The following set of actions will be done during execution:

  1. If interactive cluster is stooped, it will be automatically started

  2. Package will be rebuilt from the source (can be disabled via --no-rebuild)

  3. Job configuration will be taken from deployment file for given environment

  4. All referenced will be uploaded to the MLflow experiment

  5. Code will be executed in a separate context. Other users can work with the same package
    on the same cluster without any limitations or overlapping.
  6. Execution results will be printed out in the shell. If result was an error, command will have error exit code.

dbx execute [OPTIONS]

Options

--cluster-id <cluster_id>

Cluster ID.

--cluster-name <cluster_name>

Cluster name.

--job <job>

Required Job name to be executed

--deployment-file <deployment_file>

Path to deployment file in one of these formats: [json, yaml]

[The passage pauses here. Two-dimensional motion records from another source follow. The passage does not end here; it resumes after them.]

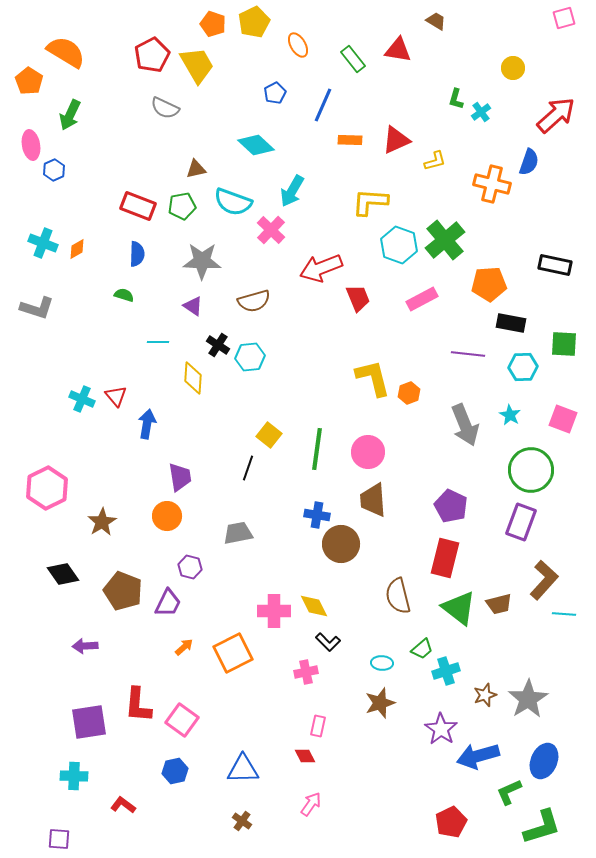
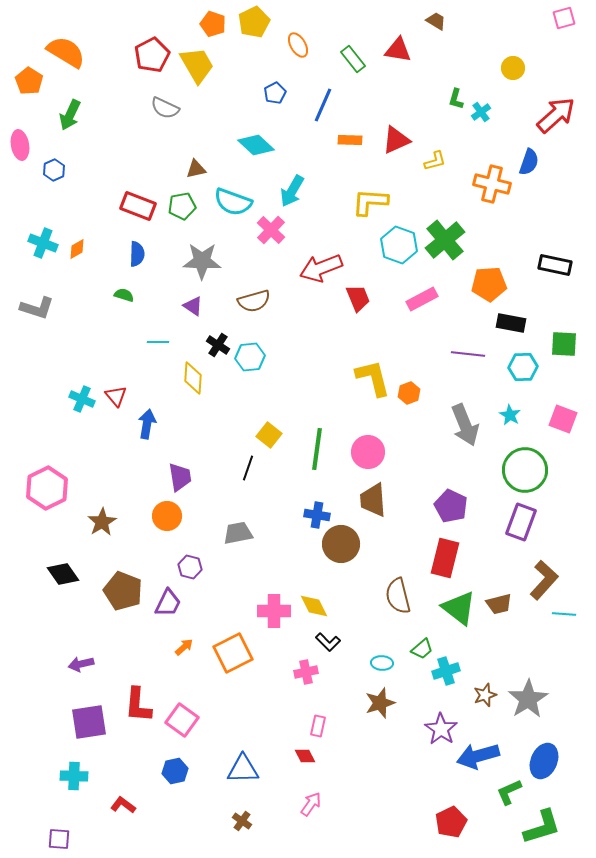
pink ellipse at (31, 145): moved 11 px left
green circle at (531, 470): moved 6 px left
purple arrow at (85, 646): moved 4 px left, 18 px down; rotated 10 degrees counterclockwise
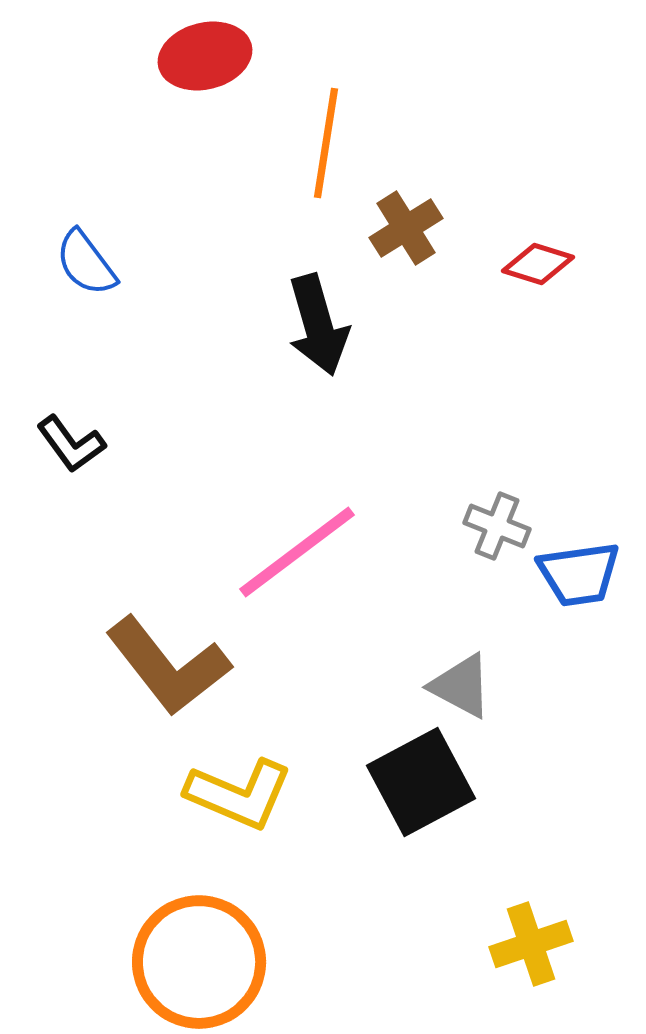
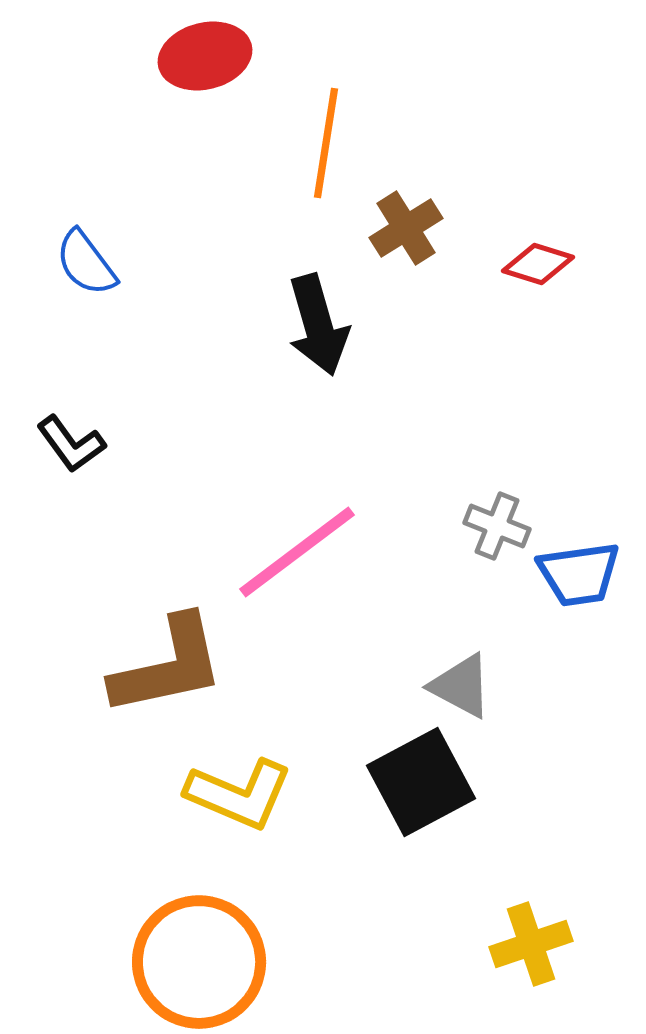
brown L-shape: rotated 64 degrees counterclockwise
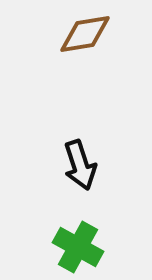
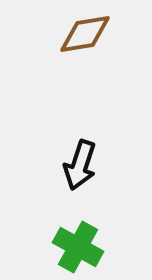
black arrow: rotated 36 degrees clockwise
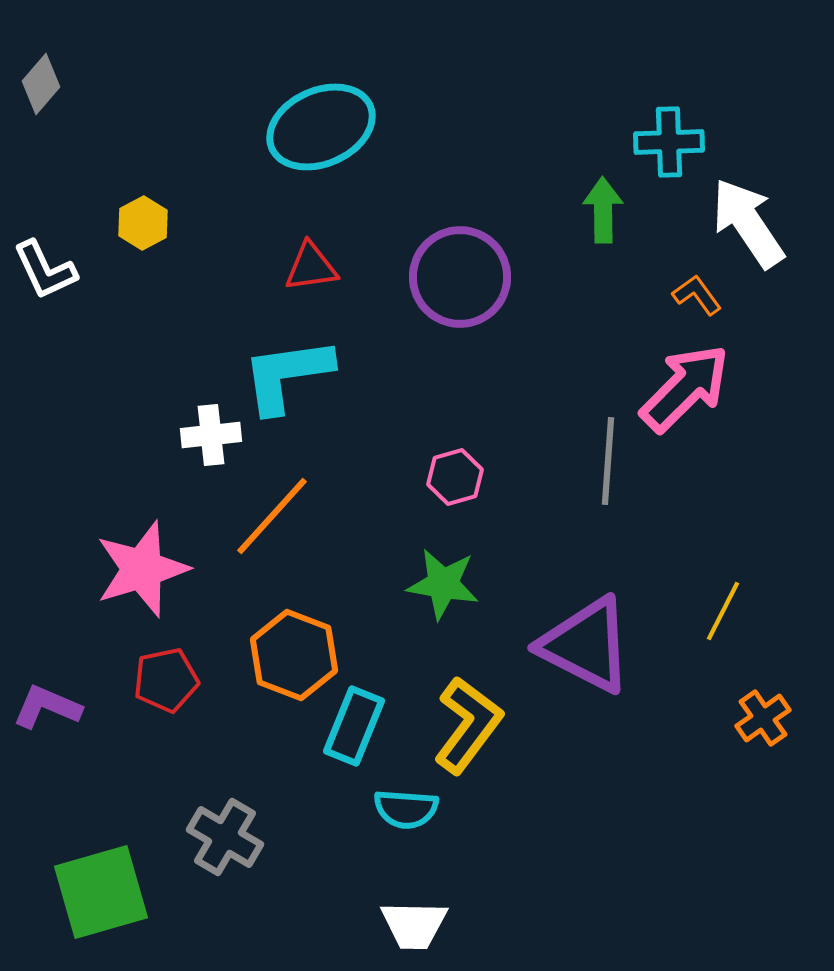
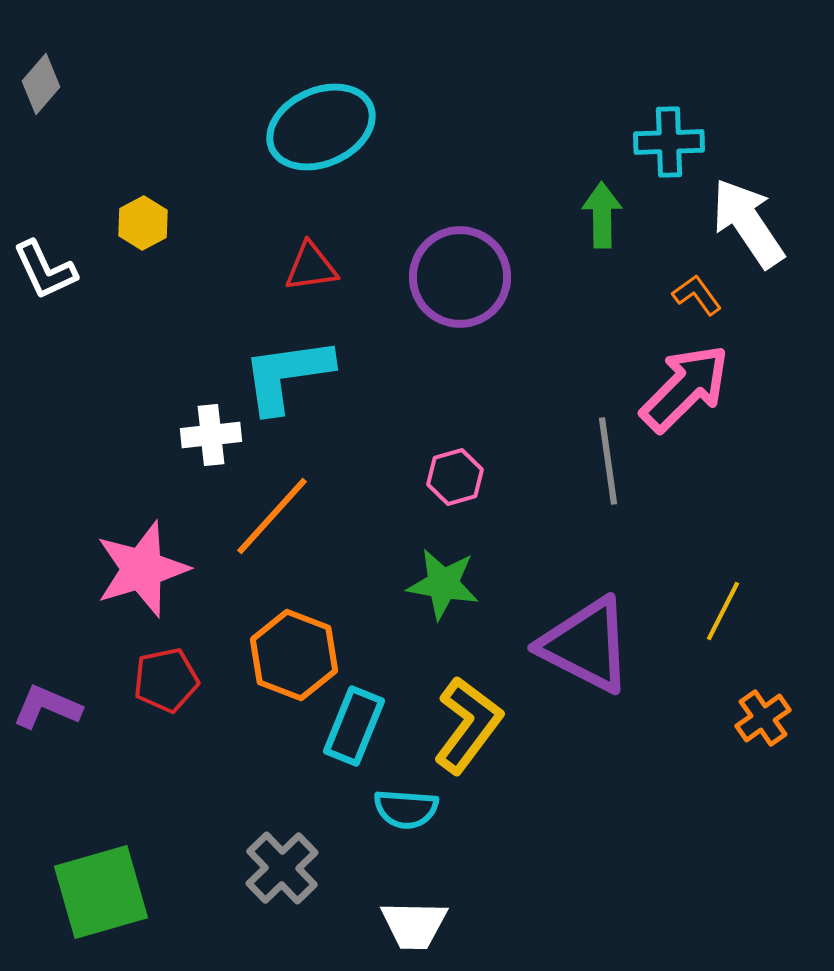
green arrow: moved 1 px left, 5 px down
gray line: rotated 12 degrees counterclockwise
gray cross: moved 57 px right, 31 px down; rotated 16 degrees clockwise
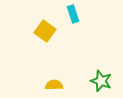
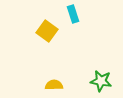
yellow square: moved 2 px right
green star: rotated 10 degrees counterclockwise
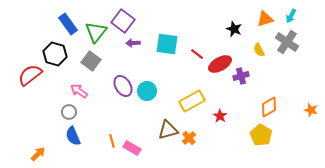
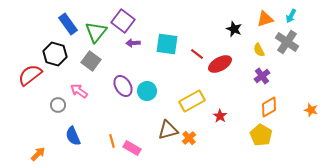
purple cross: moved 21 px right; rotated 21 degrees counterclockwise
gray circle: moved 11 px left, 7 px up
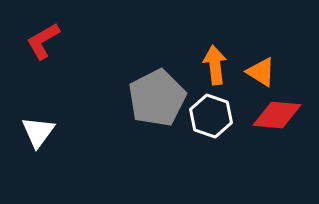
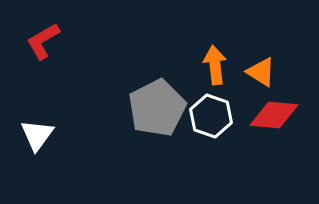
gray pentagon: moved 10 px down
red diamond: moved 3 px left
white triangle: moved 1 px left, 3 px down
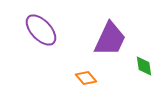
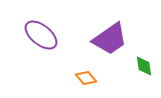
purple ellipse: moved 5 px down; rotated 8 degrees counterclockwise
purple trapezoid: rotated 30 degrees clockwise
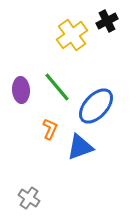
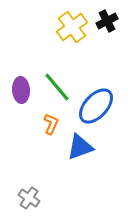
yellow cross: moved 8 px up
orange L-shape: moved 1 px right, 5 px up
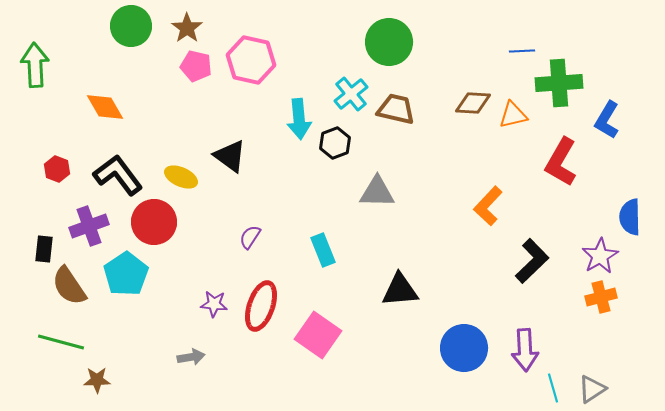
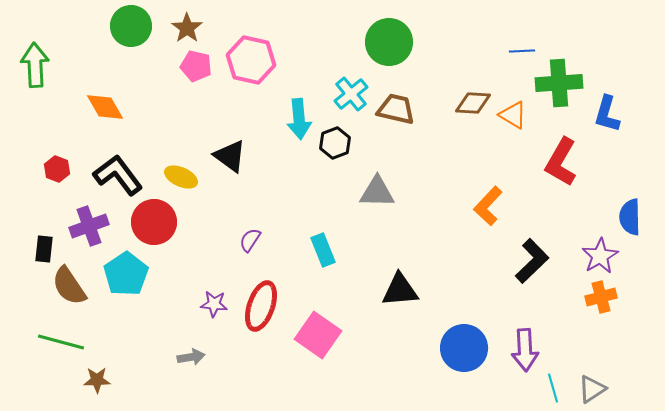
orange triangle at (513, 115): rotated 44 degrees clockwise
blue L-shape at (607, 120): moved 6 px up; rotated 15 degrees counterclockwise
purple semicircle at (250, 237): moved 3 px down
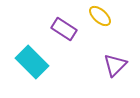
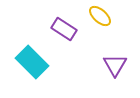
purple triangle: rotated 15 degrees counterclockwise
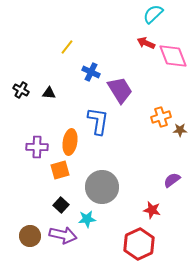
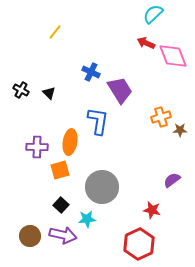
yellow line: moved 12 px left, 15 px up
black triangle: rotated 40 degrees clockwise
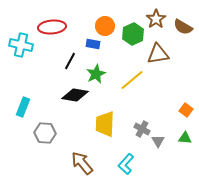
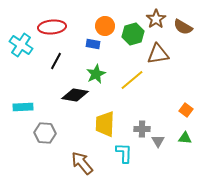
green hexagon: rotated 10 degrees clockwise
cyan cross: rotated 20 degrees clockwise
black line: moved 14 px left
cyan rectangle: rotated 66 degrees clockwise
gray cross: rotated 28 degrees counterclockwise
cyan L-shape: moved 2 px left, 11 px up; rotated 140 degrees clockwise
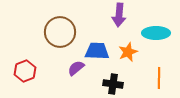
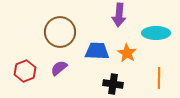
orange star: moved 1 px left, 1 px down; rotated 18 degrees counterclockwise
purple semicircle: moved 17 px left
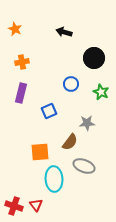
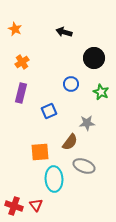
orange cross: rotated 24 degrees counterclockwise
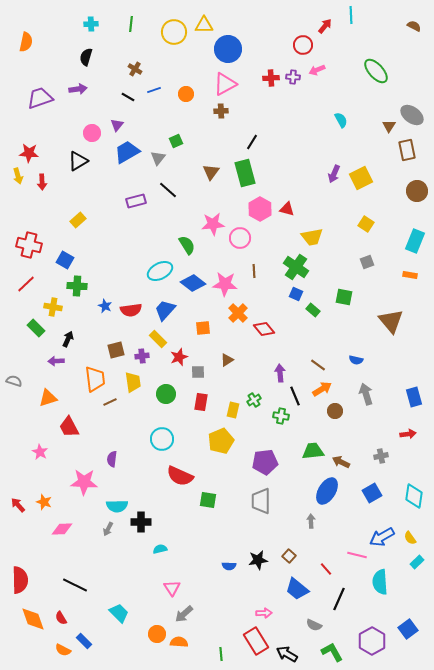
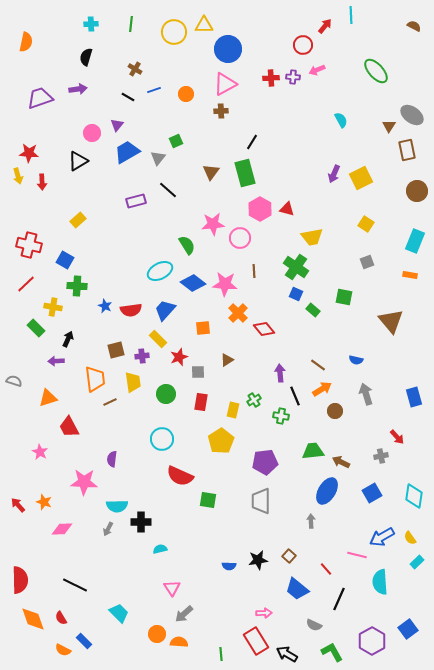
red arrow at (408, 434): moved 11 px left, 3 px down; rotated 56 degrees clockwise
yellow pentagon at (221, 441): rotated 10 degrees counterclockwise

--requirements-file <requirements_file>
--no-rebuild

Disable package rebuild

--no-package

Do not add package reference into the job description

-e, --environment <environment>

Environment name.

If not provided, default will be used.

--debug

Debug Mode. Shows full stack trace on error.

launch

Finds the job deployment and launches it on a automated or interactive cluster.

This command will launch the given job by it’s name on a given environment.

Note

Job shall be deployed prior to be launched.

dbx launch [OPTIONS]

Options

--job <job>

Required Job name.

--trace

Trace the job until it finishes.

--kill-on-sigterm

If provided, kills the job on SIGTERM (Ctrl+C) signal

--existing-runs <existing_runs>

Strategy to handle existing active job runs.

Options behaviour:

  • wait will wait for all existing job runs to be finished

  • cancel will cancel all existing job runs

  • pass will simply pass the check and try to launch the job directly

Options

wait | cancel | pass

--as-run-submit

Run the job as run submit.

--tags <tags>

Additional tags to search for the latest deployment. Format: (--tags="tag_name=tag_value"). Option might be repeated multiple times.

--parameters <parameters>

Parameters of the job.

If provided, default job arguments will be overridden. Format: (--parameters="parameter1=value1"). Option might be repeated multiple times.

--parameters-raw <parameters_raw>

Parameters of the job as a raw string.

If provided, default job arguments will be overridden. If provided, --parameters argument will be ignored. Example command: dbx launch --job="my-job-name" --parameters-raw='{"key1": "value1", "key2": 2}'. Please note that no parameters preprocessing will be done.

--branch-name <branch_name>

The name of the current branch. If not provided or empty, dbx will try to detect the branch name.

-e, --environment <environment>

Environment name.

If not provided, default will be used.

--debug

Debug Mode. Shows full stack trace on error.